● **What is expected**
In the forum thread about high-speed sync on the Canon T6, where in the frame does the lighter band appear?

● **Excerpt to read**
________________

I am able to get HHS working on the Canon T6 with the Yonguno flash, but when I go to 1/4000, ISO 100, and f1.8, the picture comes out with a horizontal band that is lighter than the rest of the picture. I can't figure out if this is a defect in the flash, where it is pulsing to many times during the curtain sequence, or something with the camera. Using the Yonguno YN-E3-RT as the trigger.

Playing with settings, even at 1/1000, ISO 400 still getting that lighter horizontal band. When regular on board flash is used, no issues.

Any ideas? Could it be a hardware defect, or am I overlooking something?

  • Do you see the high speed sync indicator in thee viewfinder (flash symbool without the letter "H" at the left bottom side)? – agtoever Feb 15 '19 at 18:30
  • Is the band at the top, bottom, or in the middle of the frame? When you say "regular on board flash" do you mean the camera's pop-up flash (which isn't supposed to be capable of HSS at all) or the YN600EX-RT flash directly mounted to the hot shoe? – Michael C Feb 15 '19 at 19:03
  • Yes, the high speed indicator is on the transmitter LCD and the flash LCD. The band is towards the top of the frame. The on board flash does not fire when using HHS. I used that as an example to show that a "normal flash" photo doesn't have the band. – Chris Feb 15 '19 at 20:12

If the frame is correctly exposed except for a lighter band, that may indicate an overlap, which might happen if the shutter is delayed in its travel. HSS fires the flash with extremely precise timing in order to make the band produced by the shutter slit at each flash exactly join to the next -- but if the shutter travels faster than the camera's computer expects, you'll get dark band(s) where part of the sensor didn't receive light from the flash, and if the shutter moves slower than expected, you'll get light bands where the flash lighting overlapped on the sensor.

________________

● **Supplied records**
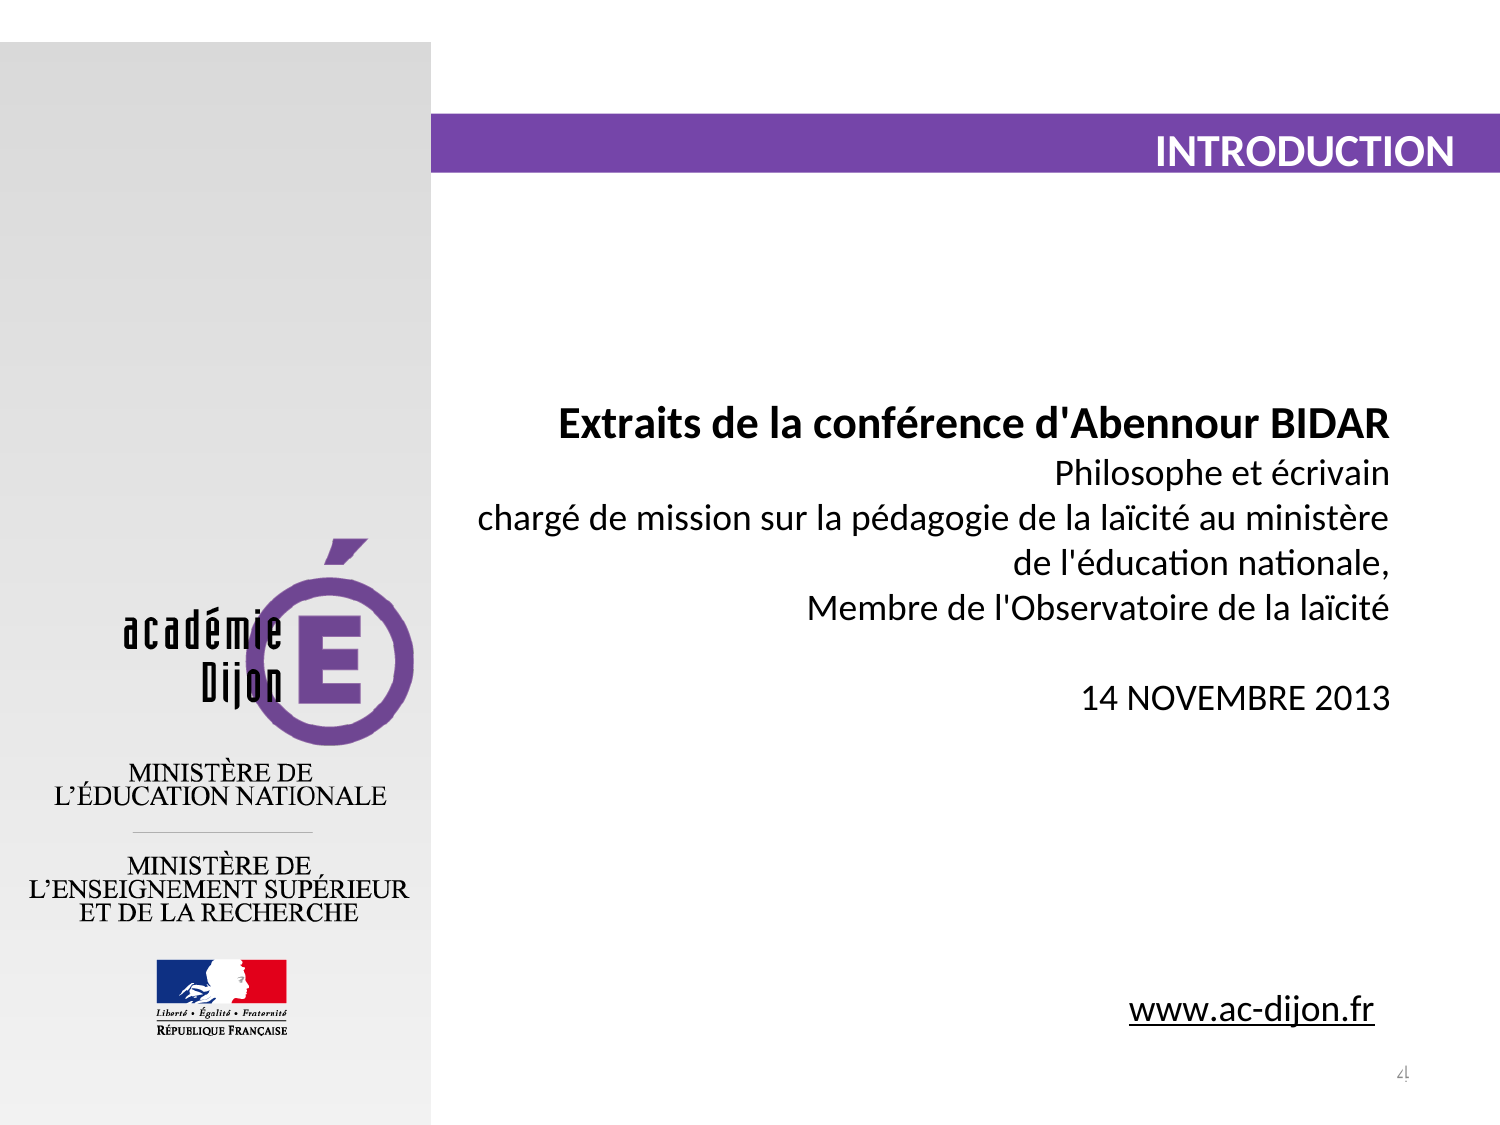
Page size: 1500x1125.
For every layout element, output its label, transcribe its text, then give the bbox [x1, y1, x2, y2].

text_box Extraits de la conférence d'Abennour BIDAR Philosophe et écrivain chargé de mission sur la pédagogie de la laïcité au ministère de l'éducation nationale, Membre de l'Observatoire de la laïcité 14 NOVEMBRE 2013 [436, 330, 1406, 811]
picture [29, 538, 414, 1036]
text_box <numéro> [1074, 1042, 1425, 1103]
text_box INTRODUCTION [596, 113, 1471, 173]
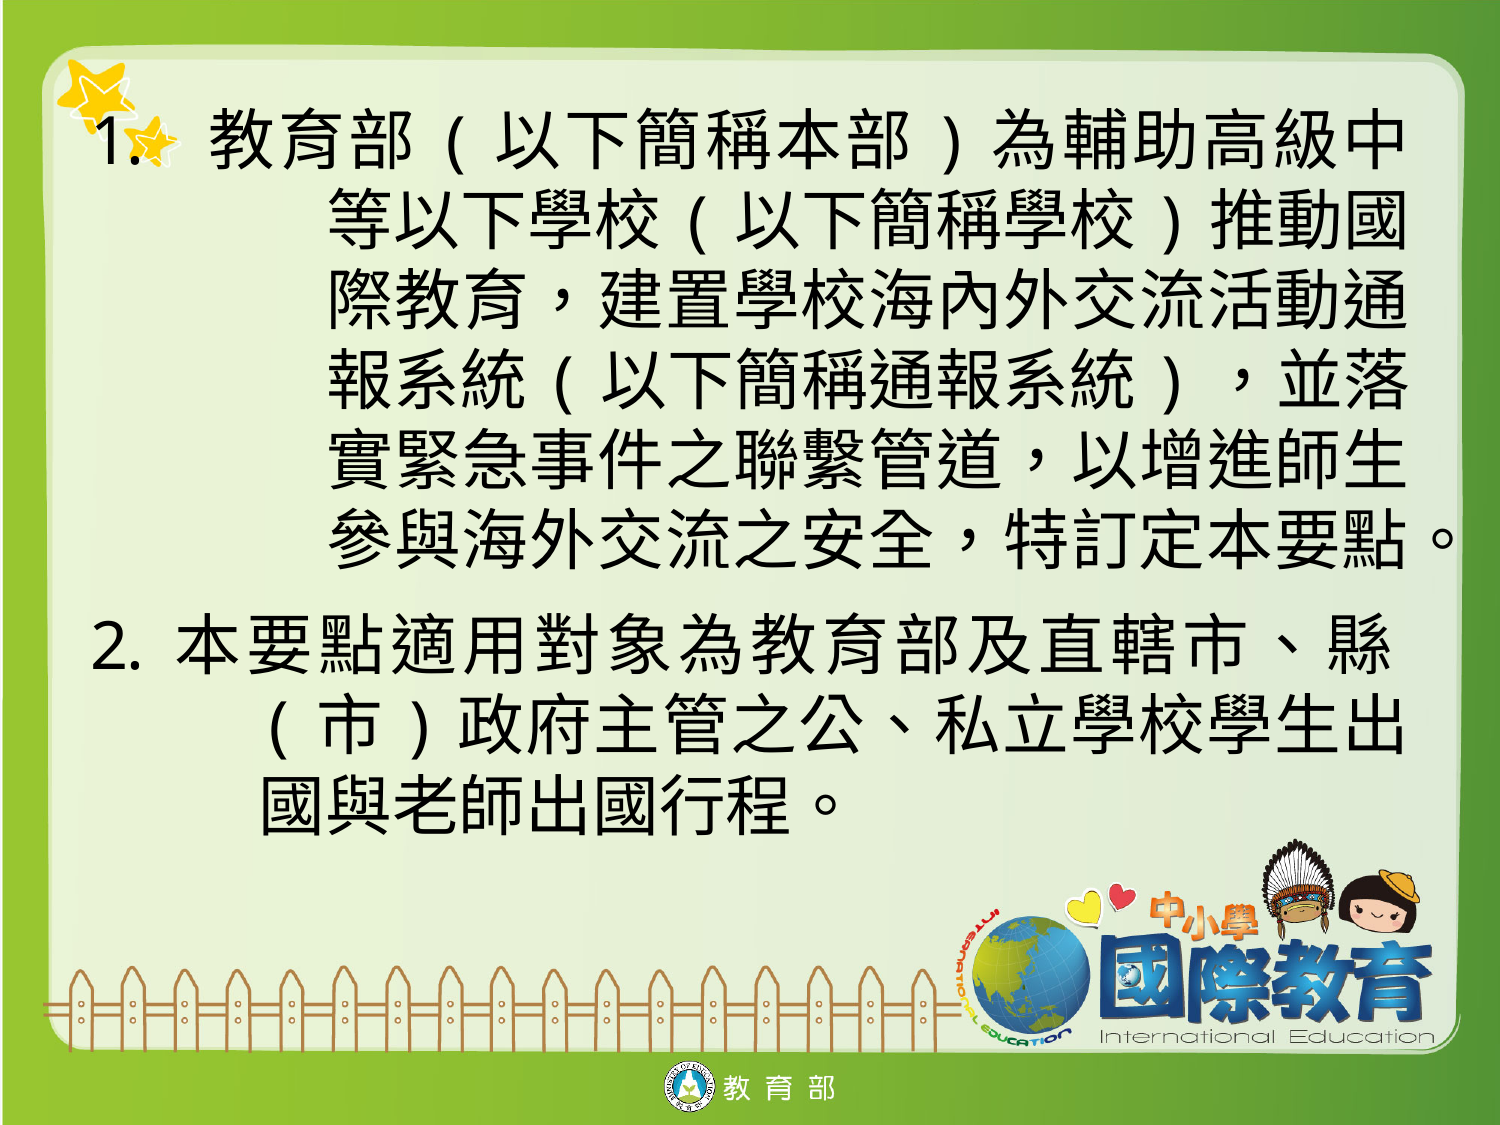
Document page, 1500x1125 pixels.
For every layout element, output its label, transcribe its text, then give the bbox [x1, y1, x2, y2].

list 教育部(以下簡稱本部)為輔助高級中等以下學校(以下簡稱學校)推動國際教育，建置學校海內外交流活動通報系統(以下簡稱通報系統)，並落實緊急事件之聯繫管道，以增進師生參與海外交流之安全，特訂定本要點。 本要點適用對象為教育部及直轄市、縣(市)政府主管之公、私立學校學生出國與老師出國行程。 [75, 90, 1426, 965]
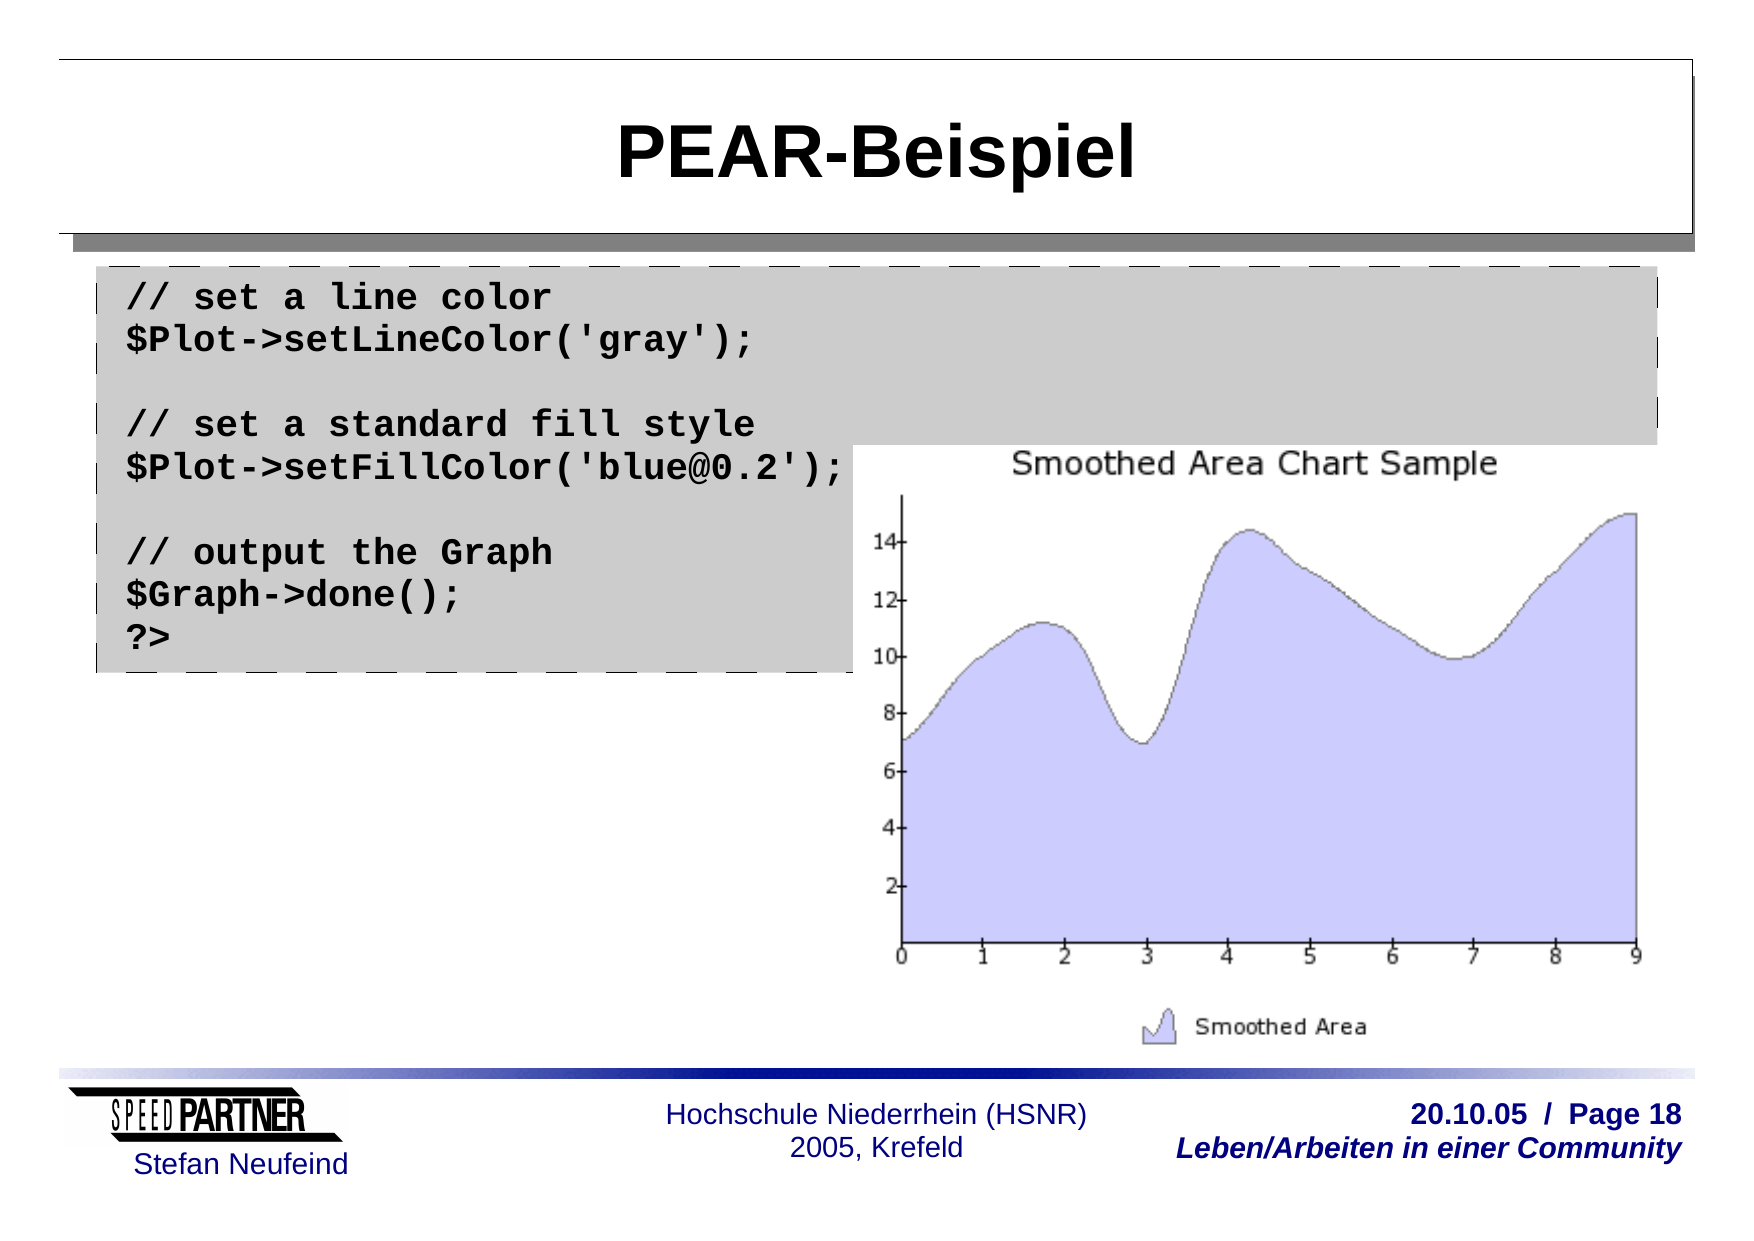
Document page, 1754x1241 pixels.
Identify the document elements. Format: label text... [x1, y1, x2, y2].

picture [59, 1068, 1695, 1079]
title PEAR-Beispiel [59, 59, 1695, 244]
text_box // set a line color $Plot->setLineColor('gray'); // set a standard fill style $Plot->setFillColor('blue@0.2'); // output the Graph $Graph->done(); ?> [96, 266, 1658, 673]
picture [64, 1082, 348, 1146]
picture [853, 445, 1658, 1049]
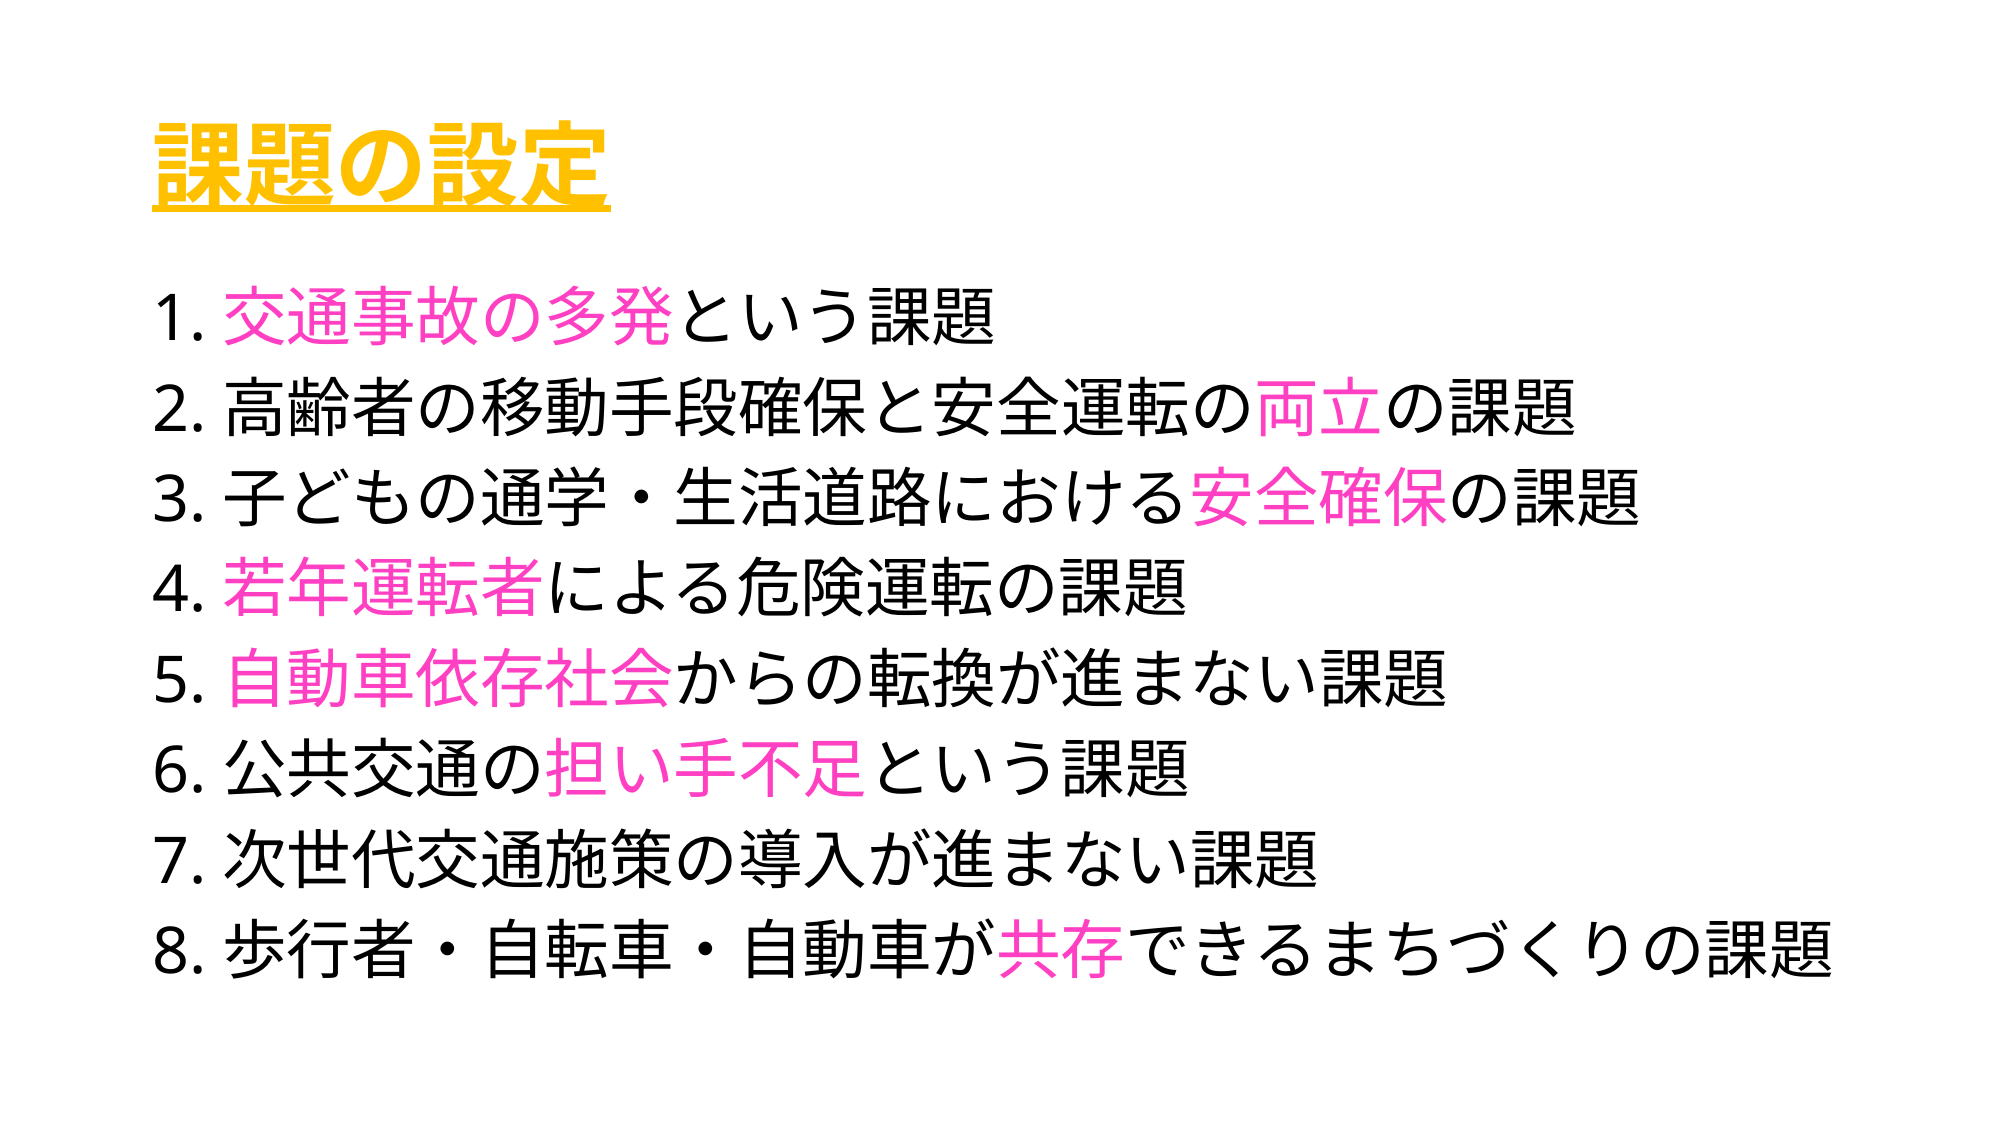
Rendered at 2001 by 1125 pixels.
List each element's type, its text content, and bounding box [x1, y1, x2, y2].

________________

● **Written answer**
Toward the top of the frame.